(Beginning of Material to process)
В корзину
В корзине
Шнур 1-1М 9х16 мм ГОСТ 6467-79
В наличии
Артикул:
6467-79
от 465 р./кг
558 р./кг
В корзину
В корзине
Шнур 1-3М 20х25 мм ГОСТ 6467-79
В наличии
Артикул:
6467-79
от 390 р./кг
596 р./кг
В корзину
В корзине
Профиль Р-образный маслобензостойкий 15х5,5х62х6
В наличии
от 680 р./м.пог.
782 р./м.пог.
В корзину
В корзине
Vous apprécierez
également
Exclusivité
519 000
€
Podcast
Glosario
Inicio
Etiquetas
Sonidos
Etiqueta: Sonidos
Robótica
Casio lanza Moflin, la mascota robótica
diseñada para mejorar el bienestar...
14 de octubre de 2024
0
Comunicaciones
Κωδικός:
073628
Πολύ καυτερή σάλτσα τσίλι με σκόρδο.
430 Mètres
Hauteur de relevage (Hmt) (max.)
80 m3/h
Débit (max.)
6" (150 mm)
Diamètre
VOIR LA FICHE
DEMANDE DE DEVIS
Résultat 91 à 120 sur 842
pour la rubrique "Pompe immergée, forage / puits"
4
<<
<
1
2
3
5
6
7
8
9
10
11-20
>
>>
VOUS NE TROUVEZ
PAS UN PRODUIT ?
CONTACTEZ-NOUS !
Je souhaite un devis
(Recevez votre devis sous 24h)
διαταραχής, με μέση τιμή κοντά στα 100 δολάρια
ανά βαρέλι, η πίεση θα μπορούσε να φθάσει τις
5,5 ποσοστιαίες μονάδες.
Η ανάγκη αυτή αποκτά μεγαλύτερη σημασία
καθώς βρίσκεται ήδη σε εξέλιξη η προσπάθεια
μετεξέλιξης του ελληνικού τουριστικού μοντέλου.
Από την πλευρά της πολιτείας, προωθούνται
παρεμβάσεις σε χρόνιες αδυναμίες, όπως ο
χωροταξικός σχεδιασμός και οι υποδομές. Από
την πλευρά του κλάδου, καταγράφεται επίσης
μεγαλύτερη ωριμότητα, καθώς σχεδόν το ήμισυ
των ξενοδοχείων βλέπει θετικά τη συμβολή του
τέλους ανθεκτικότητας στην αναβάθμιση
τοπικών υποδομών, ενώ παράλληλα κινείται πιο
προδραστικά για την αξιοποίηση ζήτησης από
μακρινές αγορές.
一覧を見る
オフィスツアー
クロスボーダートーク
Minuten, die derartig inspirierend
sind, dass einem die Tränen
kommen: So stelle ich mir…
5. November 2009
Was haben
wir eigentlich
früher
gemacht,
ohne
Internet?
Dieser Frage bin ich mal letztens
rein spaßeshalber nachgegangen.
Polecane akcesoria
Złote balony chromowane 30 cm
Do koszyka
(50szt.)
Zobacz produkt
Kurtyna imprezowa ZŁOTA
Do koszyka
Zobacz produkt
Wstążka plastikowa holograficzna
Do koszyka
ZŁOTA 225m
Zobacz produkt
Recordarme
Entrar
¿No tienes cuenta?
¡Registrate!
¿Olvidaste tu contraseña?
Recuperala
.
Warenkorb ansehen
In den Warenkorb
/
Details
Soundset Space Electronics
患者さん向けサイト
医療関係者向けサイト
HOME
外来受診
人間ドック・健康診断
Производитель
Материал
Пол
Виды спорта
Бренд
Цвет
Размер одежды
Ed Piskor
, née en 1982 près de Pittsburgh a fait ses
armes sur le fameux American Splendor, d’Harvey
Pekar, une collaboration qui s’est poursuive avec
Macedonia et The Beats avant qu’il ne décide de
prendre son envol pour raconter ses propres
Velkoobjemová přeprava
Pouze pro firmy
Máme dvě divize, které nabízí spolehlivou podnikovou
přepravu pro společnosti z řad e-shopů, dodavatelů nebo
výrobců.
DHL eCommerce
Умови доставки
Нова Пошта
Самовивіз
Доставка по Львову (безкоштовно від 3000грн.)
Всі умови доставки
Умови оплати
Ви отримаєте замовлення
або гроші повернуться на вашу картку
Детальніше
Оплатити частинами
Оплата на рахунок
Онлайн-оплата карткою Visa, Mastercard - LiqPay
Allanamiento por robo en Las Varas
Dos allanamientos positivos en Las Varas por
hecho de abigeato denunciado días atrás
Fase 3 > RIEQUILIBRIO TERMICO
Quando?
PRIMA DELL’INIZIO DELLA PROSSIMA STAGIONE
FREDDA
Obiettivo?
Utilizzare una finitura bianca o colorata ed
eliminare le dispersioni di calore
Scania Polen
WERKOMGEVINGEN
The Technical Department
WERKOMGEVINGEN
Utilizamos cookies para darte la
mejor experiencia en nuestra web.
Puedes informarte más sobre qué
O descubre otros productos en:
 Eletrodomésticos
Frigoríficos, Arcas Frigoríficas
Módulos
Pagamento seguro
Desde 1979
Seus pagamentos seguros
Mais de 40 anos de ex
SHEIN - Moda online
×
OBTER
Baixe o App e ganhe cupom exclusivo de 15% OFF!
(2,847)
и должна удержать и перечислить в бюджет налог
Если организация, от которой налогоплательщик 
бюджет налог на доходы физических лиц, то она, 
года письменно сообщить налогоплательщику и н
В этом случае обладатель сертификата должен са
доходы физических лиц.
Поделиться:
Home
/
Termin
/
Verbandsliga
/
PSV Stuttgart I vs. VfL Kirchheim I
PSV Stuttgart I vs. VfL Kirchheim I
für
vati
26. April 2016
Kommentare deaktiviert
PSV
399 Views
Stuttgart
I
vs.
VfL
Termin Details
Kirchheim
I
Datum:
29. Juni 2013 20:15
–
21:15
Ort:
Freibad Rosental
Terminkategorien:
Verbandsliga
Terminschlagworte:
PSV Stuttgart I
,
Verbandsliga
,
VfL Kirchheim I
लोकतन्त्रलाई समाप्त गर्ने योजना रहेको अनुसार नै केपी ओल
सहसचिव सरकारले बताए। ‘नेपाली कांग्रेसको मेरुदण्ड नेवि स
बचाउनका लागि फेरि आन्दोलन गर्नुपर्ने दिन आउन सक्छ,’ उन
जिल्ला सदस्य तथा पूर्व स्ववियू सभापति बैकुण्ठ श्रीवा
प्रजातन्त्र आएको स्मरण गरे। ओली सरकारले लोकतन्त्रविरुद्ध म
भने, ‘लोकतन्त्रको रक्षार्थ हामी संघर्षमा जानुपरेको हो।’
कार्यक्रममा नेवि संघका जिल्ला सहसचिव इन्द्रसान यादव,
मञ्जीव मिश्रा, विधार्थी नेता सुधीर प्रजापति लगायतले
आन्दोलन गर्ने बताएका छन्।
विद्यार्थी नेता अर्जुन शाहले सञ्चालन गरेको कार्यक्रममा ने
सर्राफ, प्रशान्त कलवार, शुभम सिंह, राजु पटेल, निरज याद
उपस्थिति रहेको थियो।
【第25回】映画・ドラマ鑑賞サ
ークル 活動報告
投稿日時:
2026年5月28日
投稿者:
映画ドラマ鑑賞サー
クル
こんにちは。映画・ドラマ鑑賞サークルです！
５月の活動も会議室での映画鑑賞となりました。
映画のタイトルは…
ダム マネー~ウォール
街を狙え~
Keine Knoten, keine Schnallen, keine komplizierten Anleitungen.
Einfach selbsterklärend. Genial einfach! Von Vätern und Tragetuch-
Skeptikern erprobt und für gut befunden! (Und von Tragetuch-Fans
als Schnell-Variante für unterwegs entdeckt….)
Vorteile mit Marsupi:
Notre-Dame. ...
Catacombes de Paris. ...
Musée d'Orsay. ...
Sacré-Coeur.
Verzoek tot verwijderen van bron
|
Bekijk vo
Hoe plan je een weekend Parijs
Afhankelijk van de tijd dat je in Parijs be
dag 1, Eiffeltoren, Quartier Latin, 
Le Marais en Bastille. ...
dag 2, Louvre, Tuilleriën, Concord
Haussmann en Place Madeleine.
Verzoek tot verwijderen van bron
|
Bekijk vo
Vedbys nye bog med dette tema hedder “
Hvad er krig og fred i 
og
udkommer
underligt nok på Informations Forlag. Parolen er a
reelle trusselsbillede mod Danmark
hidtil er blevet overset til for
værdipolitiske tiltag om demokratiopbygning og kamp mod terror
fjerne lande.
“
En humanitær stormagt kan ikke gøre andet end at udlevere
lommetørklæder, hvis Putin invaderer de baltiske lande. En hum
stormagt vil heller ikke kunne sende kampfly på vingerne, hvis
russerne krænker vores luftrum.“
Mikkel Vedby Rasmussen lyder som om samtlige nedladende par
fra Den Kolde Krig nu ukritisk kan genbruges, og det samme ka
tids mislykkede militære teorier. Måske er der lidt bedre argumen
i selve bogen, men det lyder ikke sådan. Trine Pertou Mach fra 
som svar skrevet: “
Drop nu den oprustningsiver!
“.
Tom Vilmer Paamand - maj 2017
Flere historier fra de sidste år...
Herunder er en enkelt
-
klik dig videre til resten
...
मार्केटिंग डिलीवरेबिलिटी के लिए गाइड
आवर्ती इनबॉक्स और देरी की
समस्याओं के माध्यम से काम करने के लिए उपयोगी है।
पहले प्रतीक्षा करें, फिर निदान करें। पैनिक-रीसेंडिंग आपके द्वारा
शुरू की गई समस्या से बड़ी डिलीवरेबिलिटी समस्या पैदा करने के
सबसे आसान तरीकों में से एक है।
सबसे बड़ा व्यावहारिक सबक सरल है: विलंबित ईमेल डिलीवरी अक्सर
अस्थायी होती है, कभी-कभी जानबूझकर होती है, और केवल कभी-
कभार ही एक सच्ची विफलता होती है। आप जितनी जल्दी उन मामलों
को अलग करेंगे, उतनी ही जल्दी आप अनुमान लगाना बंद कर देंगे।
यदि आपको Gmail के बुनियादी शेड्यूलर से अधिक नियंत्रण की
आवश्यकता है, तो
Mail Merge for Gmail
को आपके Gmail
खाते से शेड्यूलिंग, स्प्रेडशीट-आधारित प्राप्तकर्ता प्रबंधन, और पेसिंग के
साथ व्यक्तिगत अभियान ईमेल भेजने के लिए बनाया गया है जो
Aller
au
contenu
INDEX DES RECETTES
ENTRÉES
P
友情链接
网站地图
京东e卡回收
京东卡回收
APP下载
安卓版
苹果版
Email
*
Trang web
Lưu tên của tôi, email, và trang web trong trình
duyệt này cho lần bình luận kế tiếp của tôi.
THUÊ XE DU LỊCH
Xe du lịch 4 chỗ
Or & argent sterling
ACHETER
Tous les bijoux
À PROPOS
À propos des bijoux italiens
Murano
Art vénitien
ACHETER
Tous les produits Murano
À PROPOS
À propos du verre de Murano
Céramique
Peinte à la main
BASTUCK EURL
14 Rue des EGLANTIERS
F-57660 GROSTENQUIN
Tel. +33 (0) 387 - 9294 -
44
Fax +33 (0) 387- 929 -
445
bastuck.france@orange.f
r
(End of Material to process)
• What the task asks: Every line that contains the string "μεγαλύτερη" should be returned from the data.

• Output of the task:
Η ανάγκη αυτή αποκτά μεγαλύτερη σημασία
μεγαλύτερη ωριμότητα, καθώς σχεδόν το ήμισυ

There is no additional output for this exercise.